# Access all TTOC membership areas.



## 42BABYDOLL (Oct 17, 2012)

Hello

I am not entirely sure I am accessing all the areas on this forum or have access to them.

I was expecting to be able to see what members sell and be able to sell items myself benefitting everyone who is a member.
i.e a mini selling area.

if I am doing something wrong? can someone let me know please.

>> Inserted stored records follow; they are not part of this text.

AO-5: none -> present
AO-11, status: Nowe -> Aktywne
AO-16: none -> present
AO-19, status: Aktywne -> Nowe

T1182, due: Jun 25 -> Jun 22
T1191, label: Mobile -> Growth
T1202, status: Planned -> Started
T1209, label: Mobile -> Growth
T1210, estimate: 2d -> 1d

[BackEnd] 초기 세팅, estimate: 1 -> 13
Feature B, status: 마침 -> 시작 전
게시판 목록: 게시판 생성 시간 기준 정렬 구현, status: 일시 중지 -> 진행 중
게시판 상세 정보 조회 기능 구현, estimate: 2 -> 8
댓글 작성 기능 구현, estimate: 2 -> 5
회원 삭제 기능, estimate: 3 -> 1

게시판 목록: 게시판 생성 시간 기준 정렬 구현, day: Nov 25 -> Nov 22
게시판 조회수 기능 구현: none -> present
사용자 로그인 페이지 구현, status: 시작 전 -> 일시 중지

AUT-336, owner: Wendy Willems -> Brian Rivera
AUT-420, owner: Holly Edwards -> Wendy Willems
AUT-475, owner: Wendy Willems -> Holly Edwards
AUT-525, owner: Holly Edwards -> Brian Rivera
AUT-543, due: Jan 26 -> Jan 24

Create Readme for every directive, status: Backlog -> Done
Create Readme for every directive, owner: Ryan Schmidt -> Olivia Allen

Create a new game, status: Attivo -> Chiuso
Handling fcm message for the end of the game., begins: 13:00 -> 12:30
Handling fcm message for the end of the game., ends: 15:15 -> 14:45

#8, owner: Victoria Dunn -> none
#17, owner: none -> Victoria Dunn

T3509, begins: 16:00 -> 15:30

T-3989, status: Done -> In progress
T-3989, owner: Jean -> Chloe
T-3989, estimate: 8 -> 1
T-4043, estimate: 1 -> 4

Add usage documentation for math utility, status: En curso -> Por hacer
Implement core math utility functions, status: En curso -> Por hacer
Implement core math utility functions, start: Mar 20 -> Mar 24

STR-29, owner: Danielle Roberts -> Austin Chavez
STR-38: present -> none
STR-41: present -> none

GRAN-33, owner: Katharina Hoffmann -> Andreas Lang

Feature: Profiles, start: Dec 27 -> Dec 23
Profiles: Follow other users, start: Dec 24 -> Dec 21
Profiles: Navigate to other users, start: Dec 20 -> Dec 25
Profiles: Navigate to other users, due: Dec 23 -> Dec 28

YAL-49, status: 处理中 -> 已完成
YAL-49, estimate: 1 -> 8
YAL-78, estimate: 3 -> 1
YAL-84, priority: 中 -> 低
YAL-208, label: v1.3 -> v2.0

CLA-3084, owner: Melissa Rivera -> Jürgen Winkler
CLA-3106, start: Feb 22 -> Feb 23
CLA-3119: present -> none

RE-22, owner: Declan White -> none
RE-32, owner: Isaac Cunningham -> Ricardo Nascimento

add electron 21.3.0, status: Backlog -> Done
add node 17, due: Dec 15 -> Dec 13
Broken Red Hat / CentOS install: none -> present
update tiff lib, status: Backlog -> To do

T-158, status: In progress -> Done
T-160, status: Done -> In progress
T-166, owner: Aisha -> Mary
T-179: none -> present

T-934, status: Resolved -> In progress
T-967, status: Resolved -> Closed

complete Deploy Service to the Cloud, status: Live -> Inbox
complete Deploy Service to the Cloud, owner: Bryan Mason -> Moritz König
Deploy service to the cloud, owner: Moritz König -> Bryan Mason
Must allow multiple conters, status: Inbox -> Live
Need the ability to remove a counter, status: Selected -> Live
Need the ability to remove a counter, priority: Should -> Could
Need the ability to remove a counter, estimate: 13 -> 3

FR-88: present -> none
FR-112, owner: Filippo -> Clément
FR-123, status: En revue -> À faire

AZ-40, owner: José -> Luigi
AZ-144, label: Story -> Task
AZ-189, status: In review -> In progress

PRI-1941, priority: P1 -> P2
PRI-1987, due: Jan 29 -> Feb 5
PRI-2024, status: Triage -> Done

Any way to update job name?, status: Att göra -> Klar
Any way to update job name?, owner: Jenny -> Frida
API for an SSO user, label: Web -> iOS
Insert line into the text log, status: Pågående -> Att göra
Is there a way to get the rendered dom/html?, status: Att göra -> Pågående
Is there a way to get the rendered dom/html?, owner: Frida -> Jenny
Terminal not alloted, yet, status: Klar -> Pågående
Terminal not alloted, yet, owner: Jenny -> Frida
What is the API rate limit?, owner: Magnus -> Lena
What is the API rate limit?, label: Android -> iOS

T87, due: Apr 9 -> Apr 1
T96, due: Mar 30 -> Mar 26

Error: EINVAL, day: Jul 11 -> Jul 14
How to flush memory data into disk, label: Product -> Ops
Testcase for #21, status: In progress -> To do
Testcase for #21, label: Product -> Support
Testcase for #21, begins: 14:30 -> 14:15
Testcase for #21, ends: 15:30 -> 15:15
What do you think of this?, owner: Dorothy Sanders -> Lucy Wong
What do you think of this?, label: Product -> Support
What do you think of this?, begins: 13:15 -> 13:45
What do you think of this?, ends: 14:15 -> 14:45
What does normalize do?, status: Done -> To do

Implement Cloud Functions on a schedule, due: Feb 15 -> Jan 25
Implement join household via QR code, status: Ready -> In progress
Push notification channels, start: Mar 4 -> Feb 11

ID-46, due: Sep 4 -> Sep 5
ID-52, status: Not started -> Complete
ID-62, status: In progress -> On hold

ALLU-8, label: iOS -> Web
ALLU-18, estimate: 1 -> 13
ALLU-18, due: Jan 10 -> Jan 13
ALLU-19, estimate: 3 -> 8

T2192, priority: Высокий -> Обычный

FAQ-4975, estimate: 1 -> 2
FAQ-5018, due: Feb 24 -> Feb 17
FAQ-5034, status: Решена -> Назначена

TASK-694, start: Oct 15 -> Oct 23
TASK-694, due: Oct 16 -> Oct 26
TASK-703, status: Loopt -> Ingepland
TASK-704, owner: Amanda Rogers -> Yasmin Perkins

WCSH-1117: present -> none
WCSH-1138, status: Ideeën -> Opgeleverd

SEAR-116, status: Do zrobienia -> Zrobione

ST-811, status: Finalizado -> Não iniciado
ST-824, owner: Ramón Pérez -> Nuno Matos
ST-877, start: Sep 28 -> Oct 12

Can someone from the top check my login the membership and posts etc to inform me of what happens next where I need to be and how long do I have to wait? if any?

Cheers John


----------



## Wallsendmag (Feb 12, 2004)

You have access to all areas on here ,there isn't any more.


----------



## 42BABYDOLL (Oct 17, 2012)

Wallsendmag said:


> You have access to all areas on here ,there isn't any more.


Far enough cheers.


----------



## Gazzer (Jun 12, 2010)

42BABYDOLL said:


> Hello
> 
> I am not entirely sure I am accessing all the areas on this forum or have access to them.
> 
> ...


hi John, click on board index and then scroll all the way down and you should see the market place. click that and it opens up other sections...........for sale and wanted etc m8. hope that helps atb gazz


----------



## 42BABYDOLL (Oct 17, 2012)

Gazzer said:


> 42BABYDOLL said:
> 
> 
> > Hello
> ...


Thankyou Gazzer

Very helpful mate,
I'm in I'm on I'm there :wink: 
Cheers John.


----------